Barnes has served on the boards of numerous public and private companies. In 1962, Barnes began serving as a Bristol Board of Finance member for three years. That same year, he was also on the executive committee of the Connecticut Regional Import-Export Council. Barnes became president of the Bristol Boys and Girls Club in 1965 and served until 1968 when he became an honorary director. In 1956, he served as president of the Bristol Community Chest.[8]
He has been on the board of trustees at the Yale–New Haven Hospital, the CT Policy and Economic Council, and the Family Center. He is a Life Member and was on the board of regents of the University of Hartford, where he served as chair from 1991 to 1993, from which he received an honorary degree in 1988.[8] [20]
Barnes has also been a director of nearly twenty companies and groups, including the Metro Hartford Chamber of Commerce, the Manufacturer's Association of Hartford (and was also president from 1965 to 1968), the Automobile Insurance Company of Hartford, the Loctite Corporation, the Rogers Corporation, and many others. He was a director of Rohr, Inc. from 1988 to 1998, where he served as chair from 1994 to 1998 and as chair of the Tradewind Turbines Corporation from 1994 to 1998.[21]
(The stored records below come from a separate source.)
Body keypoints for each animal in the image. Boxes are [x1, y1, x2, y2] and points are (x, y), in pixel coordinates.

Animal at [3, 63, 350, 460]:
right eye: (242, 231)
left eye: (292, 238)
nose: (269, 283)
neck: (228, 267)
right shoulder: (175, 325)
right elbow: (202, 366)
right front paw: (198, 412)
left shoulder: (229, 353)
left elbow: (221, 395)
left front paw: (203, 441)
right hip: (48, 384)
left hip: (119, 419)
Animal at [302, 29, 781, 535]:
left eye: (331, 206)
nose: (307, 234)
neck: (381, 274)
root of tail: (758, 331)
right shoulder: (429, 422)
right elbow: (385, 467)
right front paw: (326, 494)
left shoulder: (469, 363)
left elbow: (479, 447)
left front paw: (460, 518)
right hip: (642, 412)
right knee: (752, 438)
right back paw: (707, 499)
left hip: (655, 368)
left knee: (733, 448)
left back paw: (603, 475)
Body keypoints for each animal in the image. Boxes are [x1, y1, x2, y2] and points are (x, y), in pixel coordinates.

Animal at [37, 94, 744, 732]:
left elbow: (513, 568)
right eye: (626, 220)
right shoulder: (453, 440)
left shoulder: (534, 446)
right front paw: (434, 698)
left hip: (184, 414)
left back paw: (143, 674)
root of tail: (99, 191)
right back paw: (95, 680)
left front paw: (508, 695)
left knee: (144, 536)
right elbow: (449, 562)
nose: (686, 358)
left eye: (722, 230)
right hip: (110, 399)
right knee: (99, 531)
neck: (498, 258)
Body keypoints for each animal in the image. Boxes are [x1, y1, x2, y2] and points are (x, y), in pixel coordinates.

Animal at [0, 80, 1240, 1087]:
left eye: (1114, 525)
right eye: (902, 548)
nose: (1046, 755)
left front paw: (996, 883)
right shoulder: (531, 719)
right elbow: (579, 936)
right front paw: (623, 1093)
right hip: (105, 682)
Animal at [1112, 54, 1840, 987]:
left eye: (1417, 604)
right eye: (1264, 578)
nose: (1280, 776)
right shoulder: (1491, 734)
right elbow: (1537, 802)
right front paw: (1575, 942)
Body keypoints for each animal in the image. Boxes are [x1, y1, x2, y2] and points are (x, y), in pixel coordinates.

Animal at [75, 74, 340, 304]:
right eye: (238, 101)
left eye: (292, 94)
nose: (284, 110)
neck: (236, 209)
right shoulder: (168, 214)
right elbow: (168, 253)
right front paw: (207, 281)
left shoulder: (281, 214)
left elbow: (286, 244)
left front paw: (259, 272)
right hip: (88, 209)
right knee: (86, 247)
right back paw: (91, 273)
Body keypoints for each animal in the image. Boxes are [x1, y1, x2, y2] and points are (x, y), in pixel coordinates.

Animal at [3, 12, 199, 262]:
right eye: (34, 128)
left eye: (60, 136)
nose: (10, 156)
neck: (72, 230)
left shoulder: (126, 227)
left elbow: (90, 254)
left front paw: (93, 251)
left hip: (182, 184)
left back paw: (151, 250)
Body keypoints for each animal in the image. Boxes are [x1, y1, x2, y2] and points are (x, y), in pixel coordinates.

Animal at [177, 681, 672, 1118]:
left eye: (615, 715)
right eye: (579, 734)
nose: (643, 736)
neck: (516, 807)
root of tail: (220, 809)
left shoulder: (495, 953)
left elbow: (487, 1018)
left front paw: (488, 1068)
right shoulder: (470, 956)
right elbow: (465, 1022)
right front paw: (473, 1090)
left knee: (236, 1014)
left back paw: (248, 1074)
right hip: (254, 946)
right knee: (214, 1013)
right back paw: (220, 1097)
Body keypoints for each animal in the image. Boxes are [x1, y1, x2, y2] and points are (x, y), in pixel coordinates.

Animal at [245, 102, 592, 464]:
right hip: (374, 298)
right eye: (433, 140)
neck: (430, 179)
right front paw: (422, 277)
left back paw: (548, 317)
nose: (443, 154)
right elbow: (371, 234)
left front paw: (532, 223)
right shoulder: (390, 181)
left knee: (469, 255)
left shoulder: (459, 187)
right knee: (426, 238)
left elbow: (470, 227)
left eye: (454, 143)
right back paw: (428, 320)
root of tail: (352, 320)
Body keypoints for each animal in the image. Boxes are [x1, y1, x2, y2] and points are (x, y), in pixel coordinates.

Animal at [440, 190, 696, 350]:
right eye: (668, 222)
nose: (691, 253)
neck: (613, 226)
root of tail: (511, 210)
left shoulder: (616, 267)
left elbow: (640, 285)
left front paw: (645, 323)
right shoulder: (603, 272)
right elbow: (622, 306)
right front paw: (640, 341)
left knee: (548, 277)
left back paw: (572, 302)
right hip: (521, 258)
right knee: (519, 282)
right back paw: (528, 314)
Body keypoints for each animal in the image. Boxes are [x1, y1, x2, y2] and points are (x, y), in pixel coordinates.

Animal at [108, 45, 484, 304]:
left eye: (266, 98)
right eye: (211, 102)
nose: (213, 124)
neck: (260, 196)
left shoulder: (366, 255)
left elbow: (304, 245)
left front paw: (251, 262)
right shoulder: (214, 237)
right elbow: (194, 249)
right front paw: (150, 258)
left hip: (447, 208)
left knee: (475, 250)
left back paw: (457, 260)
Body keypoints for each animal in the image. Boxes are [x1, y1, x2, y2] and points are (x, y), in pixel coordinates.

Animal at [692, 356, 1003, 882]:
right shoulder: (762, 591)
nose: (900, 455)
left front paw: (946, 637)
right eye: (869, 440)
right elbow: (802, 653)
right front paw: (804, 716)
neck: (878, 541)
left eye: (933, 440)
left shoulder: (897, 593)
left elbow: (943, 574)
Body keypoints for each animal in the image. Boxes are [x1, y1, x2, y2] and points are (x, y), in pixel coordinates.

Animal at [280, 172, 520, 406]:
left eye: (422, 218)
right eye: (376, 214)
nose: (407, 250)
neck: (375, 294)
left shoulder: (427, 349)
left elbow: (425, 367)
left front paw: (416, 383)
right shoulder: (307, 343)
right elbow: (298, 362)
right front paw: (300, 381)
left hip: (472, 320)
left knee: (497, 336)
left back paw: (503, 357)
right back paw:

In 1971, Barnes joined the board of directors of the Aetna Life and Casualty Company, a holding company of the Aetna Life Insurance Company. He served on the board until 1996. In 1984, he met fellow director Barbara Hackman Franklin and invited her to a corporate function; the two were married two years later.[22] When Franklin later became Secretary of Commerce in 1992, she had to "recuse herself from decisions on the auto and aircraft parts industries because her husband's family business, the Barnes Group, is a manufacturer of car and aircraft parts."[23]
In 1955, the Jaycees honored Barnes as the "Outstanding Young Man of the Year". In 1967, the Boys Club of America gave Barnes the "Keystone Award", which recognizes leadership and service.[8] On March 24, 2008, the Tunxis Community College in Farmington, Connecticut, named their new art gallery The Wallace Barnes and Barbara Hackman Franklin Art Gallery.[24]